Der größte Gewinn dabei ist wohlmöglich, dass die Hürde der komplizierten Office-Benutzeroberfläche aus dem Spiel genommen wird. Tastatur und Maus waren nie ideal, um visuelle Folien zu gestalten. Das ist ein Grund dafür, dass es in PowerPoint stets einfacher war, Folien mit Bullet-Points zu überfüllen, als übersichtliche Visualisierungen zu gestalten. Es war für viele Nutzer schlicht kompliziert(er) zu visualisieren.

Mit der Stifteingabe ändert sich das. Ich muss nicht mehr suchen, wo ich eine bestimmte Form finde. Ich muss nicht mit der Maus jonglieren, um einen Kreis an der richtigen Stelle zu zeichnen. Ich zeichne ihn einfach. Und wenn ich ihn zu klein gezeichnet habe, ziehe ich ihn mit den Fingern einfach größer. Sehr intuitiv.

Zwar ist das nicht analog, aber es fühlt sich, zumindest mit dem Apple Pencil auf dem iPad Pro, wie Skizzieren auf Papier an.

Einfacher visualieren

Weil PowerPoint die Skizzen sofort und zuverlässig in saubere PowerPoint-Objekte wie Kreise, Pfeile, Rechtecke, Rauten etc. umwandelt, entstehen dabei Visualisierungen, für die sich niemand mehr zu schämen braucht (nicht dass das früher nötig gewesen wäre, aber Tatsache ist auch, dass vielen ihre Zeichenfähigkeiten peinlich sind).

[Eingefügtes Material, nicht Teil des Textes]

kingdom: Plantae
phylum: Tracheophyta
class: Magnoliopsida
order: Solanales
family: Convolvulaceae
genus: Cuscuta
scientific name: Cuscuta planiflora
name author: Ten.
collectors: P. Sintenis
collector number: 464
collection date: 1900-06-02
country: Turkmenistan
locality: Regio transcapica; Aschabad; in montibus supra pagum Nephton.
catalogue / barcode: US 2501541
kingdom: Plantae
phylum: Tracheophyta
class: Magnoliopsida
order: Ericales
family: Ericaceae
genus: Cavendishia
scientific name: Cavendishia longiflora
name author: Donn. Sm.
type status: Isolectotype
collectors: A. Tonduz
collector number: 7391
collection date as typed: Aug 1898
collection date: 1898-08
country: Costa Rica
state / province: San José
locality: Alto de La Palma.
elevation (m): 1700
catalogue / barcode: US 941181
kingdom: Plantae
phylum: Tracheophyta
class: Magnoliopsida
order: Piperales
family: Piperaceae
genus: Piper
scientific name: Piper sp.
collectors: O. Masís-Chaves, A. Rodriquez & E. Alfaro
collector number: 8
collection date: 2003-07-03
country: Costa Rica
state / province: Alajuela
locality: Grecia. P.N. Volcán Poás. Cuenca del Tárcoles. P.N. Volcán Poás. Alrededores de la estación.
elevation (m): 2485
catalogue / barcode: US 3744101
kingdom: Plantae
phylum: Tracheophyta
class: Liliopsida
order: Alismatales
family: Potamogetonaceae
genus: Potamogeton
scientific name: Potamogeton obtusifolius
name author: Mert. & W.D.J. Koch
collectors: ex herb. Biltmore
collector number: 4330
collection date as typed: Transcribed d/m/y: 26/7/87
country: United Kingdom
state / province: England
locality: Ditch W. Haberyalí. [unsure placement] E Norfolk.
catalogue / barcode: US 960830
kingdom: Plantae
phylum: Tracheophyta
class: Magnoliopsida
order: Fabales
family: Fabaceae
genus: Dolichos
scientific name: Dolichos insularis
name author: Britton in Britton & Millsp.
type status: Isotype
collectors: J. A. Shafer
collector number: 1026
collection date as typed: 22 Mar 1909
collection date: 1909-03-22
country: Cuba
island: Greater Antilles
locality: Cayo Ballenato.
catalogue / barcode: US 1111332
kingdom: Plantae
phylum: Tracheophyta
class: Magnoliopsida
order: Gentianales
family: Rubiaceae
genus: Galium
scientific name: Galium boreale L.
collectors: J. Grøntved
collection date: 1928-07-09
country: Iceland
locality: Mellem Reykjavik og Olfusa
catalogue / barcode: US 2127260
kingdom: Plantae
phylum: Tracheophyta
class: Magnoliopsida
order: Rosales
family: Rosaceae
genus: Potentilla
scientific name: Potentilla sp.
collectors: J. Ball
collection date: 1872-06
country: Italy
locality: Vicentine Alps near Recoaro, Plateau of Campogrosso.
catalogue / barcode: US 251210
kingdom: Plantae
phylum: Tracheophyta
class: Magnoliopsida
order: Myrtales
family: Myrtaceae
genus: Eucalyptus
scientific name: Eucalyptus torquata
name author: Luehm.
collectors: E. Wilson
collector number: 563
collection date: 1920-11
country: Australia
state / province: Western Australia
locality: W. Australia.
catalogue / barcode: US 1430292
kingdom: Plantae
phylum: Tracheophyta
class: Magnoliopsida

Damit wird es viel einfacher, visuelle Folien zu gestalten als früher. War es früher auf dem PC mit Tastatur und Maus einfacher, Folien mit Bullet Points zu gestalten, ist es inzwischen auf dem Tablet mit einem Stift genau umgekehrt. Plötzlich ist es einfacher, Visualisierungen zu gestalten als Text auf Folien zu schreiben.

Ein natürlicherer Prozess

Visuelle Folien werden zur „natürlichen“ Herangehensweise. Weil nach der Umwandlung alles bearbeitbar ist, muss es aber nicht bei den Skizzen bleiben. Bilder ersetzen, exakter positionieren, Visualisierungen ergänzen, Weitergeben an die Grafikabteilung zur Überarbeitung, alles das ist unverändert möglich. Weil ich die Skizzen aber schon in PowerPoint vorliegen habe, entfällt der Schritt, alles noch einmal neu anlegen zu müssen.

PowerPoint hat mit den beiden Neuerungen Morph und Ink to Shape in der Bedienerfreundlichkeit zwei große Schritte vorwärts gemacht. Folien auf dem Tablet zu gestalten ist inzwischen mindestens so einfach, wenn nicht einfacher als auf dem PC, dabei viel natürlicher und es unterstützt den Nutzer besser als zuvor darin, visuelle Folien zu gestalten, die den Vortrag unterstützen statt ihn zu ersetzen.